Schokobrauner Rentier-Nachwuchs

Rentierkalb erkundet neugierig seine Anlage im Erlebnis-Zoo Hannover

Noch etwas vorsichtig, aber schon voller Neugier erkundet das am 13. Mai geborene Rentierkalb im Erlebnis-Zoo Hannover seine Anlage in Yukon Bay.

Rentier-Nachwuchs im Zoo
Sein dichtes, schokobraunes Fell schützt den kleinen Nordland-Bewohner vor Wind und Wetter – und hebt sich deutlich vom helleren Fell seiner Mutter ab, an deren Seite es die Welt entdeckt.
Wie bei vielen Wildtieren verändert sich auch das Fell junger Rentiere im Laufe der Entwicklung. Kälber werden mit einem dichten, isolierenden Fell geboren, das sie auch bei niedrigen Temperaturen schützt. Im ersten Lebensjahr passt sich die Fellstruktur mehrfach an die Jahreszeiten an – ein wichtiger Überlebensvorteil in den oft extremen Lebensräumen der Art. Schon bald ist der Nachwuchs so hell wie seine Mutter.
Bei der Geburt wiegt ein Rentierkalb etwa 5 bis 7 Kilogramm. Bereits kurz nach der Geburt steht es auf eigenen Beinen und folgt seiner Mutter meist schon innerhalb weniger Stunden. Diese frühe Mobilität ist entscheidend, da Rentierherden in der Natur weite Strecken zurücklegen. Auch im Zoo bleibt das Jungtier in den ersten Tagen eng an der Seite seiner Mutter, gewinnt aber täglich an Sicherheit und erkundet zunehmend seine Umgebung.

Anpassungskünstler der Kälte

Rentiere sind perfekt an das Leben in kalten Regionen angepasst. Ihre breiten Hufe ermöglichen sicheren Halt auf Schnee und sumpfigem Untergrund, während das dichte Fell eine hervorragende Isolation bietet.

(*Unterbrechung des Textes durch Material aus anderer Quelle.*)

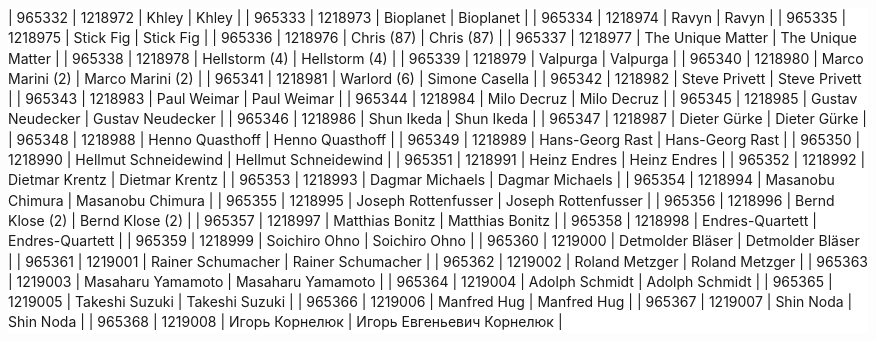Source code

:| 965332 | 1218972 | Khley | Khley |
| 965333 | 1218973 | Bioplanet | Bioplanet |
| 965334 | 1218974 | Ravyn | Ravyn |
| 965335 | 1218975 | Stick Fig | Stick Fig |
| 965336 | 1218976 | Chris (87) | Chris (87) |
| 965337 | 1218977 | The Unique Matter | The Unique Matter |
| 965338 | 1218978 | Hellstorm (4) | Hellstorm (4) |
| 965339 | 1218979 | Valpurga | Valpurga |
| 965340 | 1218980 | Marco Marini (2) | Marco Marini (2) |
| 965341 | 1218981 | Warlord (6) | Simone Casella |
| 965342 | 1218982 | Steve Privett | Steve Privett |
| 965343 | 1218983 | Paul Weimar | Paul Weimar |
| 965344 | 1218984 | Milo Decruz | Milo Decruz |
| 965345 | 1218985 | Gustav Neudecker | Gustav Neudecker |
| 965346 | 1218986 | Shun Ikeda | Shun Ikeda |
| 965347 | 1218987 | Dieter Gürke | Dieter Gürke |
| 965348 | 1218988 | Henno Quasthoff | Henno Quasthoff |
| 965349 | 1218989 | Hans-Georg Rast | Hans-Georg Rast |
| 965350 | 1218990 | Hellmut Schneidewind | Hellmut Schneidewind |
| 965351 | 1218991 | Heinz Endres | Heinz Endres |
| 965352 | 1218992 | Dietmar Krentz | Dietmar Krentz |
| 965353 | 1218993 | Dagmar Michaels | Dagmar Michaels |
| 965354 | 1218994 | Masanobu Chimura | Masanobu Chimura |
| 965355 | 1218995 | Joseph Rottenfusser | Joseph Rottenfusser |
| 965356 | 1218996 | Bernd Klose (2) | Bernd Klose (2) |
| 965357 | 1218997 | Matthias Bonitz | Matthias Bonitz |
| 965358 | 1218998 | Endres-Quartett | Endres-Quartett |
| 965359 | 1218999 | Soichiro Ohno | Soichiro Ohno |
| 965360 | 1219000 | Detmolder Bläser | Detmolder Bläser |
| 965361 | 1219001 | Rainer Schumacher | Rainer Schumacher |
| 965362 | 1219002 | Roland Metzger | Roland Metzger |
| 965363 | 1219003 | Masaharu Yamamoto | Masaharu Yamamoto |
| 965364 | 1219004 | Adolph Schmidt | Adolph Schmidt |
| 965365 | 1219005 | Takeshi Suzuki | Takeshi Suzuki |
| 965366 | 1219006 | Manfred Hug | Manfred Hug |
| 965367 | 1219007 | Shin Noda | Shin Noda |
| 965368 | 1219008 | Игорь Корнелюк | Игорь Евгеньевич Корнелюк |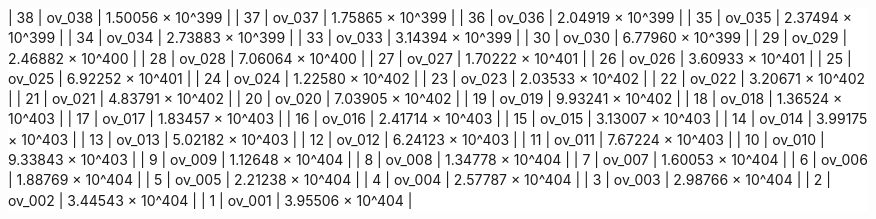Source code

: | 38 | ov_038 | 1.50056 × 10^399 |
| 37 | ov_037 | 1.75865 × 10^399 |
| 36 | ov_036 | 2.04919 × 10^399 |
| 35 | ov_035 | 2.37494 × 10^399 |
| 34 | ov_034 | 2.73883 × 10^399 |
| 33 | ov_033 | 3.14394 × 10^399 |
| 30 | ov_030 | 6.77960 × 10^399 |
| 29 | ov_029 | 2.46882 × 10^400 |
| 28 | ov_028 | 7.06064 × 10^400 |
| 27 | ov_027 | 1.70222 × 10^401 |
| 26 | ov_026 | 3.60933 × 10^401 |
| 25 | ov_025 | 6.92252 × 10^401 |
| 24 | ov_024 | 1.22580 × 10^402 |
| 23 | ov_023 | 2.03533 × 10^402 |
| 22 | ov_022 | 3.20671 × 10^402 |
| 21 | ov_021 | 4.83791 × 10^402 |
| 20 | ov_020 | 7.03905 × 10^402 |
| 19 | ov_019 | 9.93241 × 10^402 |
| 18 | ov_018 | 1.36524 × 10^403 |
| 17 | ov_017 | 1.83457 × 10^403 |
| 16 | ov_016 | 2.41714 × 10^403 |
| 15 | ov_015 | 3.13007 × 10^403 |
| 14 | ov_014 | 3.99175 × 10^403 |
| 13 | ov_013 | 5.02182 × 10^403 |
| 12 | ov_012 | 6.24123 × 10^403 |
| 11 | ov_011 | 7.67224 × 10^403 |
| 10 | ov_010 | 9.33843 × 10^403 |
| 9 | ov_009 | 1.12648 × 10^404 |
| 8 | ov_008 | 1.34778 × 10^404 |
| 7 | ov_007 | 1.60053 × 10^404 |
| 6 | ov_006 | 1.88769 × 10^404 |
| 5 | ov_005 | 2.21238 × 10^404 |
| 4 | ov_004 | 2.57787 × 10^404 |
| 3 | ov_003 | 2.98766 × 10^404 |
| 2 | ov_002 | 3.44543 × 10^404 |
| 1 | ov_001 | 3.95506 × 10^404 |

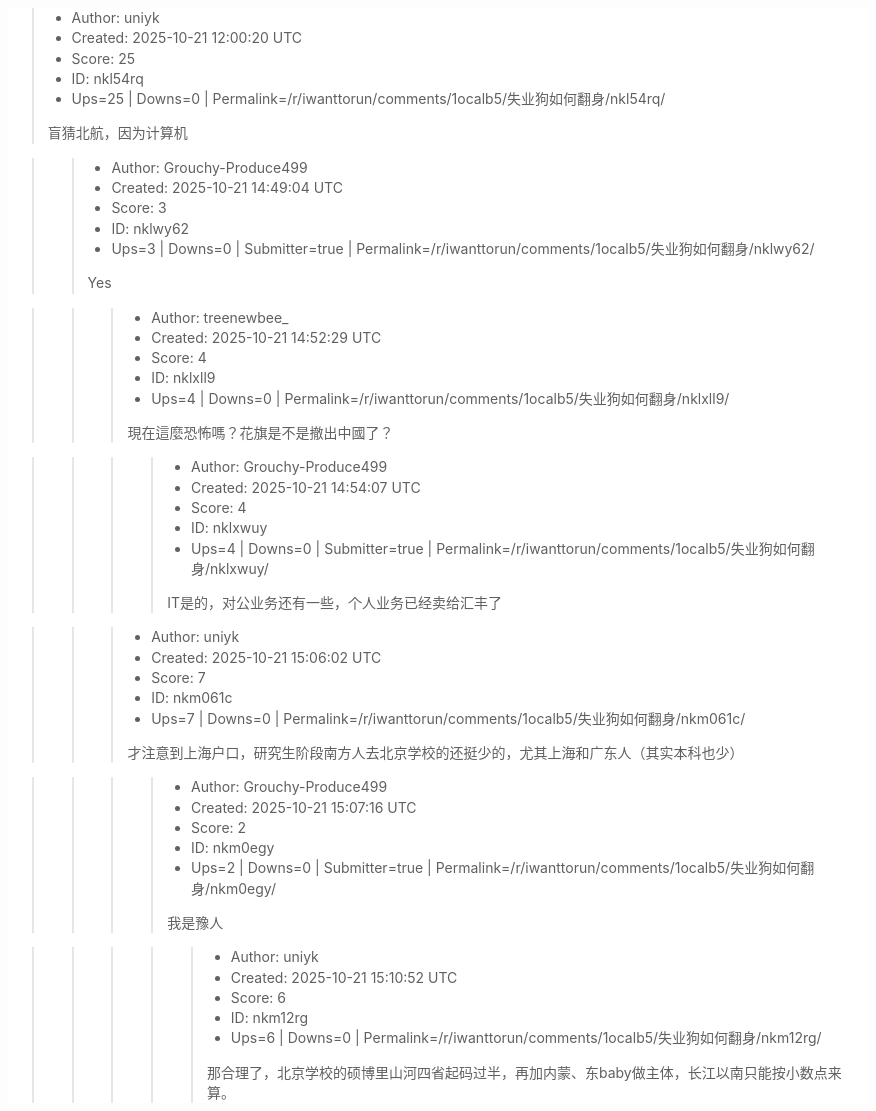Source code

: > - Author: uniyk
> - Created: 2025-10-21 12:00:20 UTC
> - Score: 25
> - ID: nkl54rq
> - Ups=25 | Downs=0 | Permalink=/r/iwanttorun/comments/1ocalb5/失业狗如何翻身/nkl54rq/
>
> 盲猜北航，因为计算机

>> - Author: Grouchy-Produce499
>> - Created: 2025-10-21 14:49:04 UTC
>> - Score: 3
>> - ID: nklwy62
>> - Ups=3 | Downs=0 | Submitter=true | Permalink=/r/iwanttorun/comments/1ocalb5/失业狗如何翻身/nklwy62/
>>
>> Yes

>>> - Author: treenewbee_
>>> - Created: 2025-10-21 14:52:29 UTC
>>> - Score: 4
>>> - ID: nklxll9
>>> - Ups=4 | Downs=0 | Permalink=/r/iwanttorun/comments/1ocalb5/失业狗如何翻身/nklxll9/
>>>
>>> 現在這麼恐怖嗎？花旗是不是撤出中國了？

>>>> - Author: Grouchy-Produce499
>>>> - Created: 2025-10-21 14:54:07 UTC
>>>> - Score: 4
>>>> - ID: nklxwuy
>>>> - Ups=4 | Downs=0 | Submitter=true | Permalink=/r/iwanttorun/comments/1ocalb5/失业狗如何翻身/nklxwuy/
>>>>
>>>> IT是的，对公业务还有一些，个人业务已经卖给汇丰了

>>> - Author: uniyk
>>> - Created: 2025-10-21 15:06:02 UTC
>>> - Score: 7
>>> - ID: nkm061c
>>> - Ups=7 | Downs=0 | Permalink=/r/iwanttorun/comments/1ocalb5/失业狗如何翻身/nkm061c/
>>>
>>> 才注意到上海户口，研究生阶段南方人去北京学校的还挺少的，尤其上海和广东人（其实本科也少）

>>>> - Author: Grouchy-Produce499
>>>> - Created: 2025-10-21 15:07:16 UTC
>>>> - Score: 2
>>>> - ID: nkm0egy
>>>> - Ups=2 | Downs=0 | Submitter=true | Permalink=/r/iwanttorun/comments/1ocalb5/失业狗如何翻身/nkm0egy/
>>>>
>>>> 我是豫人

>>>>> - Author: uniyk
>>>>> - Created: 2025-10-21 15:10:52 UTC
>>>>> - Score: 6
>>>>> - ID: nkm12rg
>>>>> - Ups=6 | Downs=0 | Permalink=/r/iwanttorun/comments/1ocalb5/失业狗如何翻身/nkm12rg/
>>>>>
>>>>> 那合理了，北京学校的硕博里山河四省起码过半，再加内蒙、东baby做主体，长江以南只能按小数点来算。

Charakteristisch ist zudem, dass sowohl männliche als auch weibliche Tiere ein Geweih tragen – eine Besonderheit unter den Hirscharten.

Gefährdungsstatus

Das Rentier (Rangifer tarandus) wird weltweit von der Weltnaturschutzunion IUCN derzeit zwar insgesamt als „nicht gefährdet“ eingestuft. Allerdings gelten einige Unterarten und Populationen – insbesondere in bestimmten Regionen Europas und Nordamerikas – als stark gefährdet oder bedroht. Ursachen sind unter anderem Klimawandel, Lebensraumverlust, menschliche Eingriffe sowie Störungen durch Infrastruktur und Industrie. Der Schutz der Lebensräume spielt daher eine zentrale Rolle für den langfristigen Erhalt der Art.